With nuclear projects taking years to build, and coal plants being decommissioned in favor of cleaner natural gas plants, natural gas will have to bear the primary energy load for the foreseeable future.
Given this, we have added another free cash flow-generative natural gas producer with long-lived reserves and less hedging than CNX. Instead of share repurchases, FMT is insisting the company start to balance sheet bitcoin for flexibility, which should give them vast future advantages over their peers.
Meanwhile, demand for energy is exploding. Bitcoin’s electricity consumption in the U.S. has doubled since 2019 to 10–11 gigawatts (roughly half from non-renewable sources). Elon Musk predicts that gas cars will become obsolete, replaced by at least 20 million EVs providing autonomous robotaxi services—all of which will need to charge on a grid that is already strained and poorly upgraded.

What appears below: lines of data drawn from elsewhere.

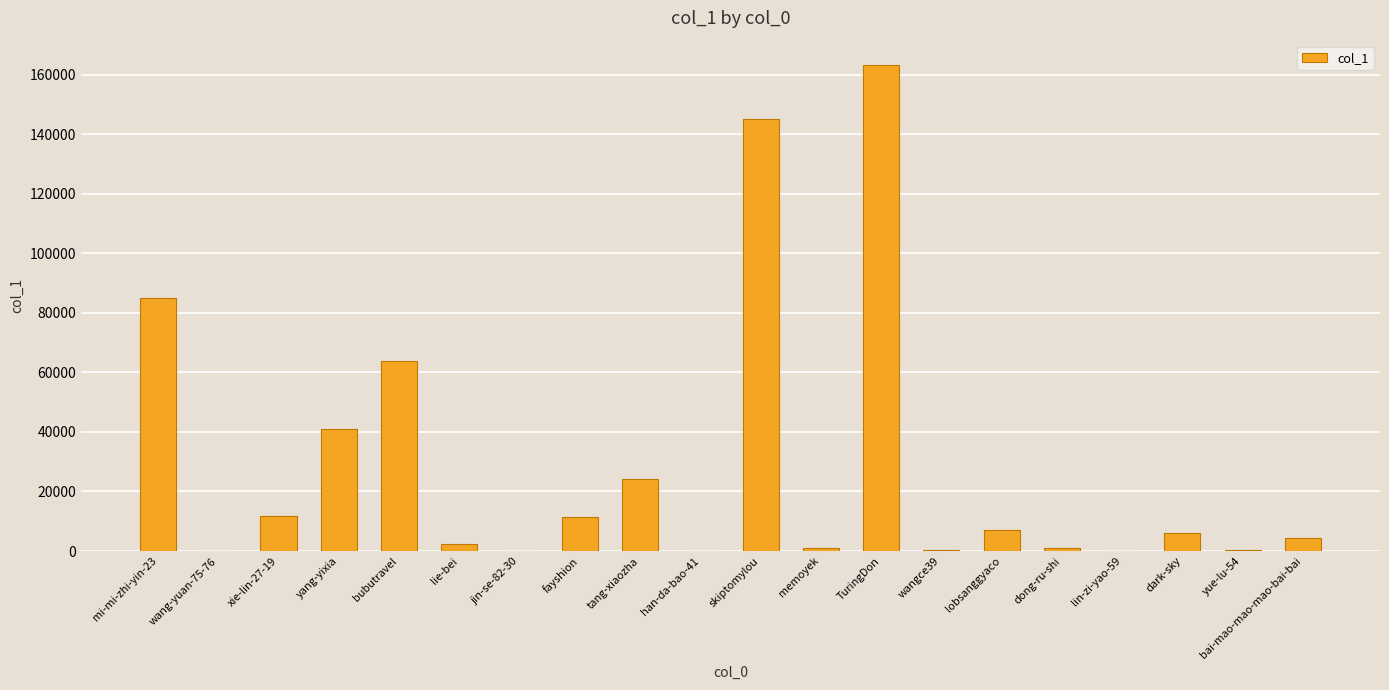

What is the sum of the values at dark-sky and wangce39?

6363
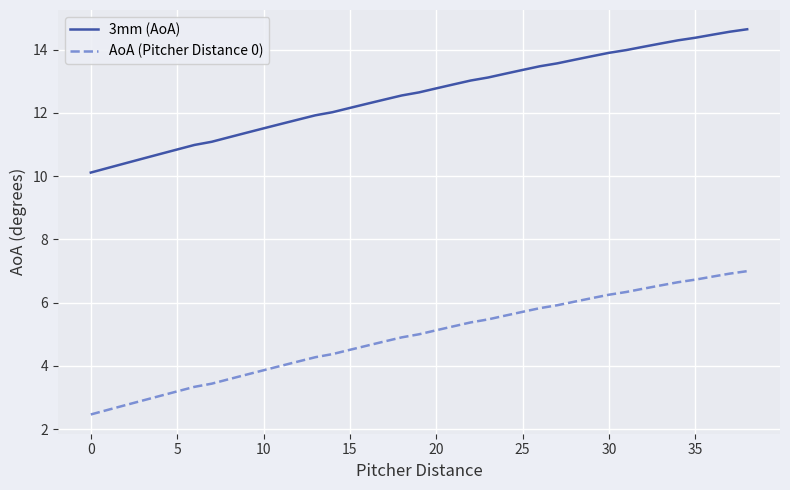

Which series has the largest total across all categories?

3mm (AoA)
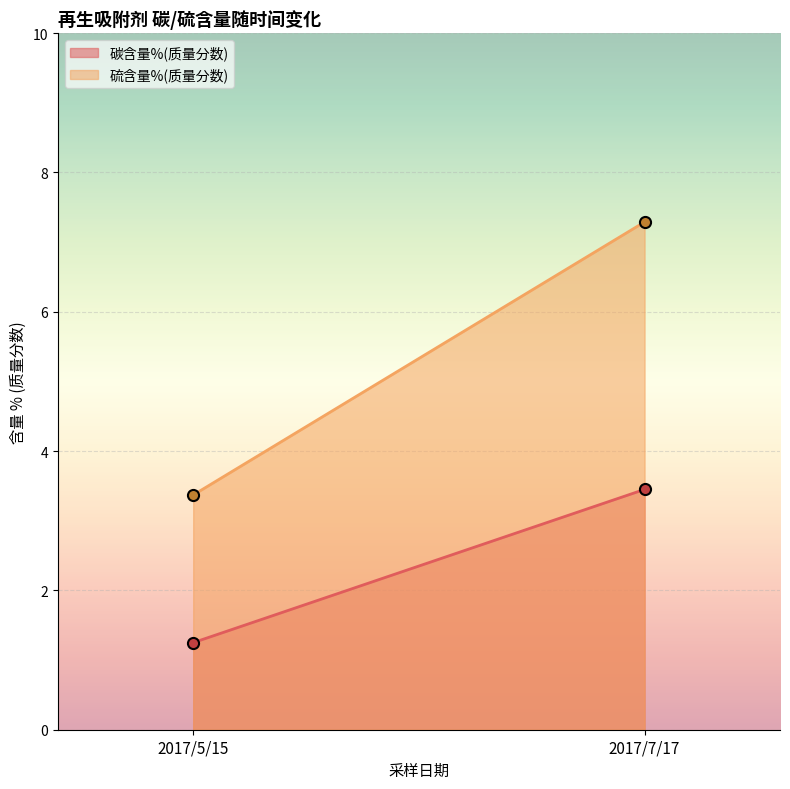

The value of 硫含量%(质量分数) at 2017/5/15 is 3.4. True or false?

True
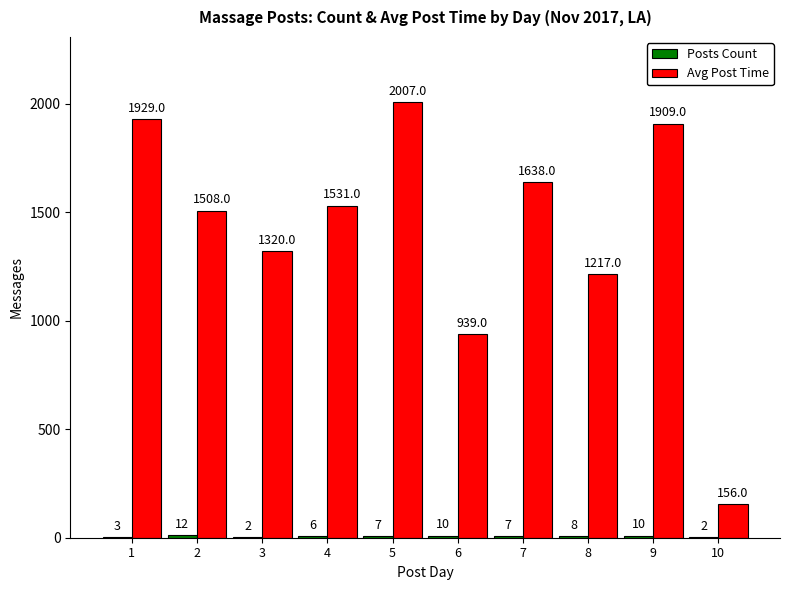

How many categories are shown in the chart?

10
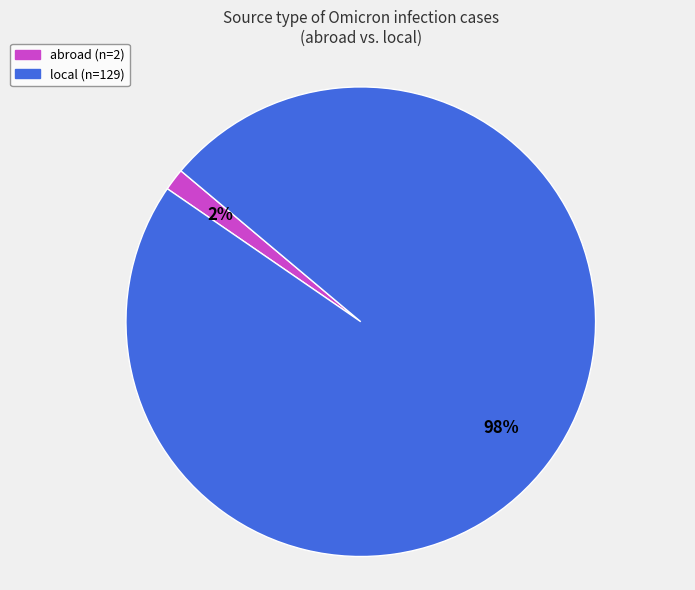

Does local account for over 50% of the chart?

Yes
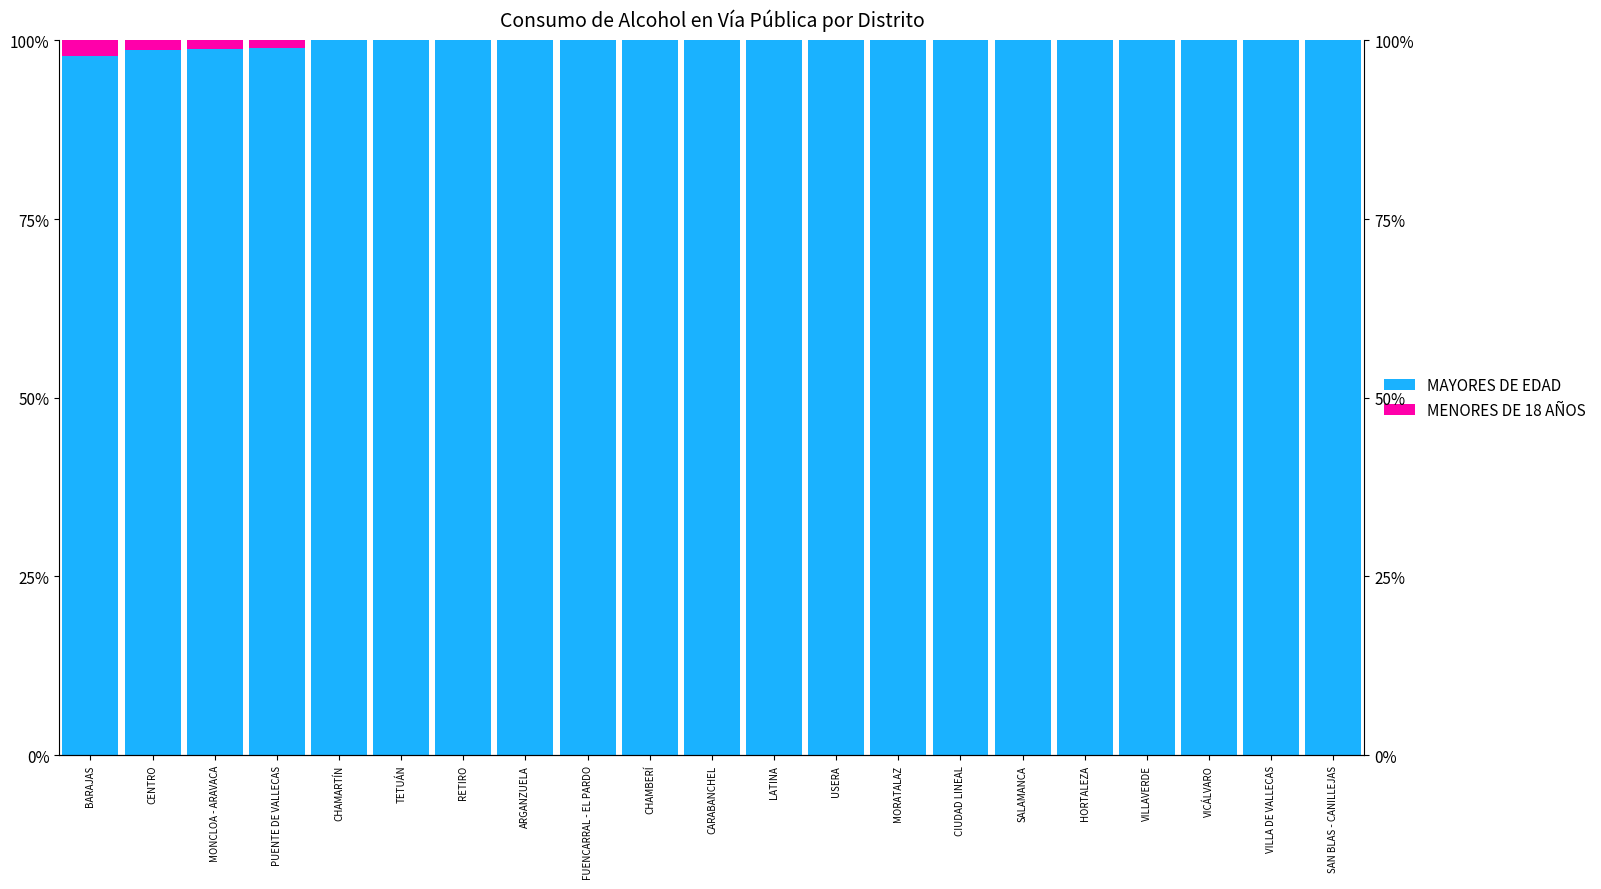

Reading left to right, list all the values displayed in this chart.

MAYORES DE EDAD: 97.8	98.7	98.8	98.9	100.0	100.0	100.0	100.0	100.0	100.0	100.0	100.0	100.0	100.0	100.0	100.0	100.0	100.0	100.0	100.0	100.0
MENORES DE 18 AÑOS: 2.2	1.3	1.2	1.1	0.0	0.0	0.0	0.0	0.0	0.0	0.0	0.0	0.0	0.0	0.0	0.0	0.0	0.0	0.0	0.0	0.0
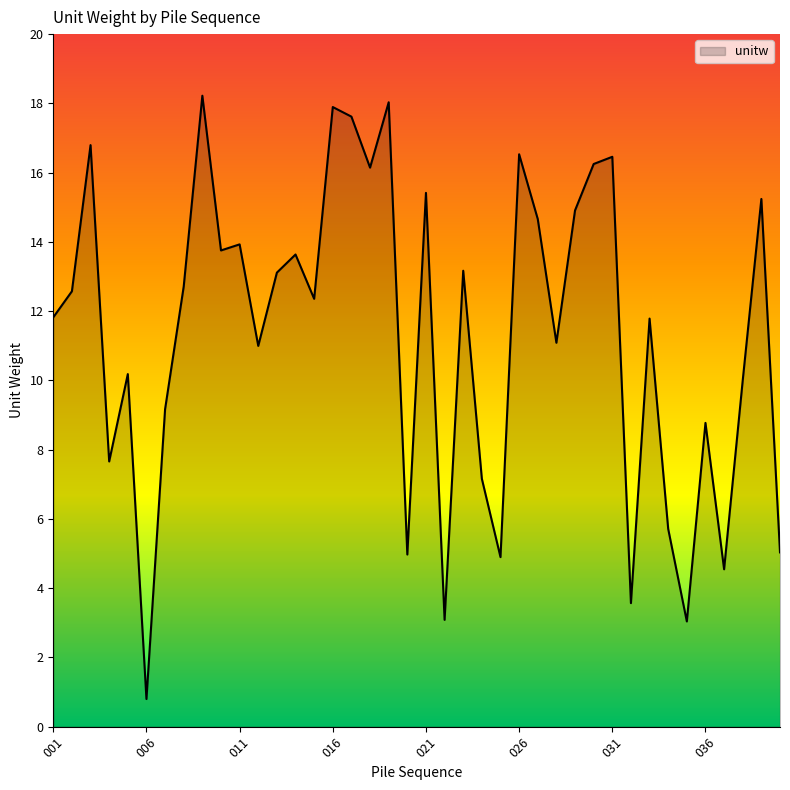

Does the chart display data point markers on the line(s)?

No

For context, a single gigawatt of electricity can power a mid-size U.S. city, such as Grand Rapids, Michigan, or Sacramento, California. Jevons Paradox is alive and well.
Our energy demands are simply voracious, with no end in sight, and we’re well positioned for further gains.
The GSEs
The path is clear for a smooth transition of Fannie Mae and Freddie Mac back into the sole hands of private shareholders. FMT believes this will occur through administrative action—because it can, and therefore likely will. This presents a strong potential for substantial additional gains.
Such a move could also greatly benefit the housing market by narrowing interest rate spreads for homebuyers by 75 basis points or more. The outlook appears favorable for all Americans and supportive of private property rights.
Chinese Businesses
Since I last wrote about undervalued Chinese stocks, I’ll simply say that everything is moving in the right direction since our recent stakes. As anticipated, Chinese citizens are beginning to shift their wealth into one of the only convex areas available to them: Chinese equities. I can’t think of a better-positioned equity market for the future, and our exposure also happens to offer one of the best long-term, uncorrelated connections to bitcoin imaginable.